PhilosoBits Biweekly #008 - The Enemy Is Expectation | March 5, 2023

The Enemy Is Expectation


Book VII of Meditations finds Marcus Aurelius reminding us of the futility of anger toward external events, "for they do not care." In other words, life is indifferent toward us.

Often found at the root of frustration is expectation. We expected to be at a certain place by this point. We expected a specific response (or one at all). We expected one decision to make everything else fall into place. What life's indifference tells us is that we must be consistent in our own pursuit of contentment, recognizing that the biggest decision is the commitment to making several decisions, day in and day out, in service of who we aim to be. 

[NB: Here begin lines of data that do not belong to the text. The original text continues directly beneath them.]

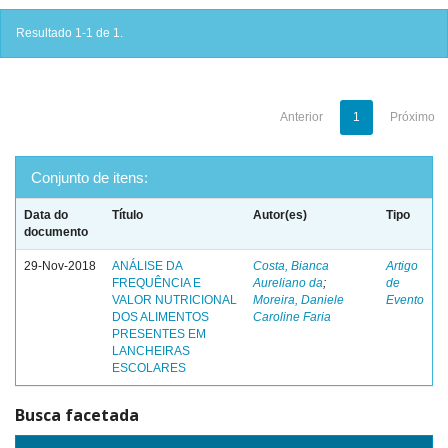
Resultado 1-1 de 1.
Anterior
1
Próximo
Conjunto de itens:
Data do
Título
Autor(es)
Tipo
documento
29-Nov-2018
ANÁLISE DA
Costa, Bianca
Artigo
FREQUÊNCIA E
Aureliano da
;
de
VALOR NUTRICIONAL
Moreira, Daniele
Evento
DOS ALIMENTOS
Caroline Faria
PRESENTES EM
LANCHEIRAS
ESCOLARES
Busca facetada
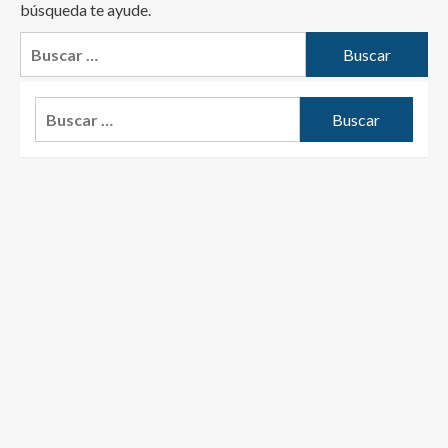
búsqueda te ayude.
Buscar:
Buscar:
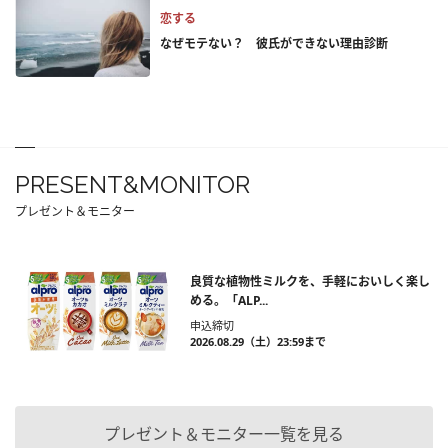
恋する
なぜモテない？ 彼氏ができない理由診断
PRESENT&MONITOR
プレゼント＆モニター
良質な植物性ミルクを、手軽においしく楽し
める。「ALP...
申込締切
2026.08.29（土）23:59まで
プレゼント＆モニター一覧を見る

"I am the decisive element," poet and novelist Johann Wolfgang von Goethe wrote. "It is my personal approach that creates the climate. It is my daily mood that makes the weather. I possess tremendous power to make life miserable or joyous."

Where expectation looms and threatens, agency is the antidote. We quell the pain of expectation by choosing to be our own benefactor, usefully aware that matters not guaranteed should not be expected.

Life does not promise ease, comfort, or that others will follow through, nor does it promise that factors of environmental and relational variability won't challenge our best-laid plans. Instead, the inevitability of any possibility demands that we be the sturdy element—the decisive element.

The enemy is expectation; sufficiency is our response.